*** Opening Excerpted passage ***

Oh, puh-leeeze. She's just trying to promote fashion and/or cosmetics and/or fashion magazines. Talk about a vanity interview... -- a real fluff piece...!
Well, WHOSE STANDARDS OF "BEAUTY"?
Remember when you had to be white, blonde, tall, and extra skinny -- but with big boobs too -- to be considered *truly* "beautiful"? -- oh, and ideally between 17 and 28 years-old: the white Hollywood "universal" standard. And that's still considered the quintessential epitome of "universal [Hollywood] beauty".

*** Closing Excerpted passage ***
*** Opening Record extracts ***

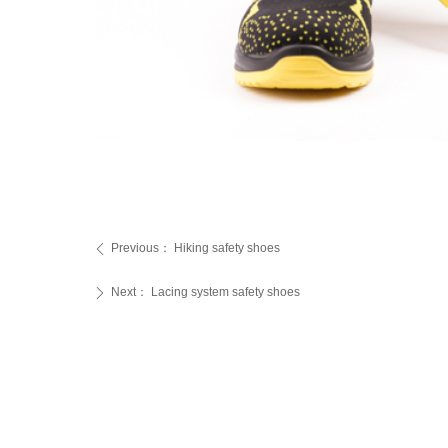
Previous：
Hiking safety shoes
ꄴ
Next：
Lacing system safety shoes
ꄲ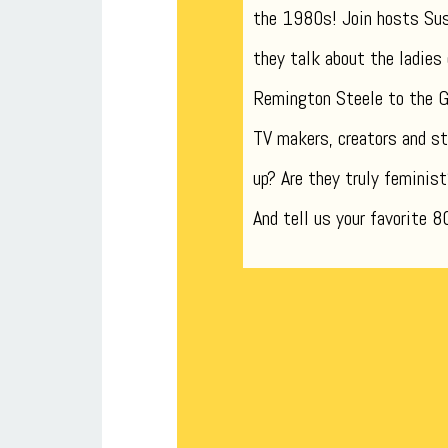
the 1980s! Join hosts Su
they talk about the ladies
Remington Steele to the Go
TV makers, creators and st
up? Are they truly feminist
And tell us your favorite 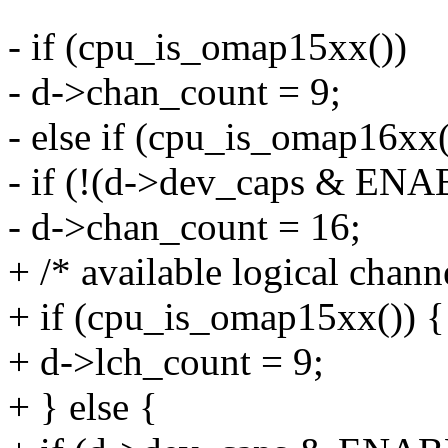
- if (cpu_is_omap15xx())
- d->chan_count = 9;
- else if (cpu_is_omap16xx(
- if (!(d->dev_caps & E
- d->chan_count = 16;
+ /* available logical chann
+ if (cpu_is_omap15xx()) {
+ d->lch_count = 9;
+ } else {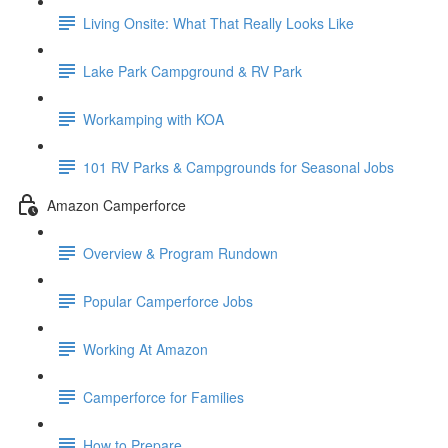
Living Onsite: What That Really Looks Like
Lake Park Campground & RV Park
Workamping with KOA
101 RV Parks & Campgrounds for Seasonal Jobs
Amazon Camperforce
Overview & Program Rundown
Popular Camperforce Jobs
Working At Amazon
Camperforce for Families
How to Prepare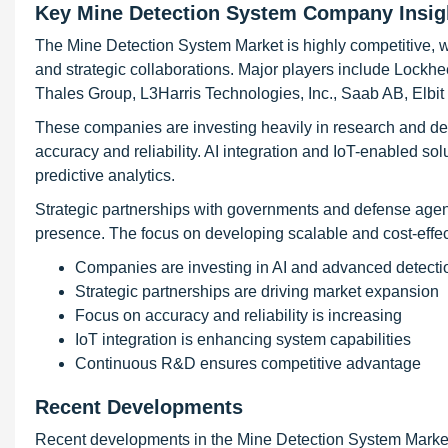
Key Mine Detection System Company Insig
The Mine Detection System Market is highly competitive, 
and strategic collaborations. Major players include Lock
Thales Group, L3Harris Technologies, Inc., Saab AB, Elbi
These companies are investing heavily in research and d
accuracy and reliability. AI integration and IoT-enabled so
predictive analytics.
Strategic partnerships with governments and defense agen
presence. The focus on developing scalable and cost-effect
Companies are investing in AI and advanced detecti
Strategic partnerships are driving market expansion
Focus on accuracy and reliability is increasing
IoT integration is enhancing system capabilities
Continuous R&D ensures competitive advantage
Recent Developments
Recent developments in the Mine Detection System Market 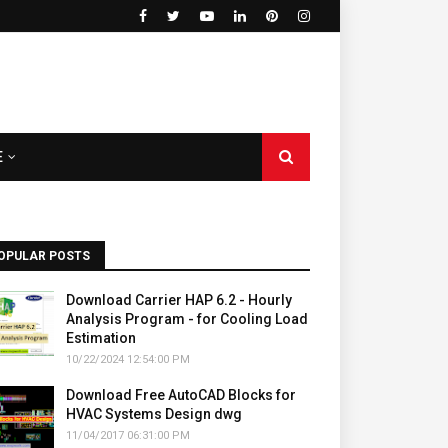
E
OPULAR POSTS
Download Carrier HAP 6.2 - Hourly
Analysis Program - for Cooling Load
Estimation
10/22/2024 12:54:00 PM
Download Free AutoCAD Blocks for
HVAC Systems Design dwg
11/04/2017 06:31:00 PM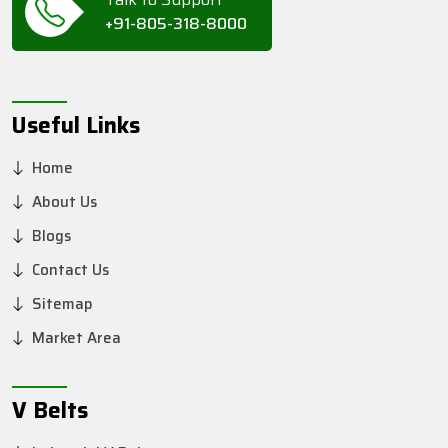
+91-805-318-8000
Useful Links
Home
About Us
Blogs
Contact Us
Sitemap
Market Area
V Belts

*** Closing Record extracts ***

Requirement 1 >>
In the comment on beauty standards, retype the part between "Oh, puh-leeeze. She's" and "real fluff piece...!", inclusive.
Requirement 2 >>
In the comment on beauty standards, what age range is named as ideal under the Hollywood standard?
Requirement 3 >>
Pick up the comment on beauty standards where it stops and keep writing it.

Expected output 1 >>
Oh, puh-leeeze. She's just trying to promote fashion and/or cosmetics and/or fashion magazines. Talk about a vanity interview... -- a real fluff piece...!

Expected output 2 >>
Between 17 and 28 years old.

Expected output 3 >>
Within the past 10-15 years even Black and Latino women have been progressively dying their hair blonde and -- á la Michael Jackson to one degree or another -- lightening their skin (or having it lightened by magazine cover air-brushing or studio lights) -- especially in the music industry, where the industry doesn't take/sign anyone *new*, especially women, over 27 years old, *regardless of talent*. Even Oprah has been steadily lightened on magazine covers and by studio lighting and camera settings over the years since she started. In the meantime, white women bake at the pool/beach to get darker (some as dark as *brown* skin ppeople), they want full lips, they get their hair partially or fully braided (á la Bo Derek, but they call it "*French*" braids), some get butt shapers/implants, etc. -- and now white guys, increasingly in their dating interests, are running for Asian female eyes as the epitome of "exotic" (gee, that concept or ideal has sure changed from more than about 10-15 years ago).
And how many of the legendary, great black women singers fit the Hollywood standard of "beauty".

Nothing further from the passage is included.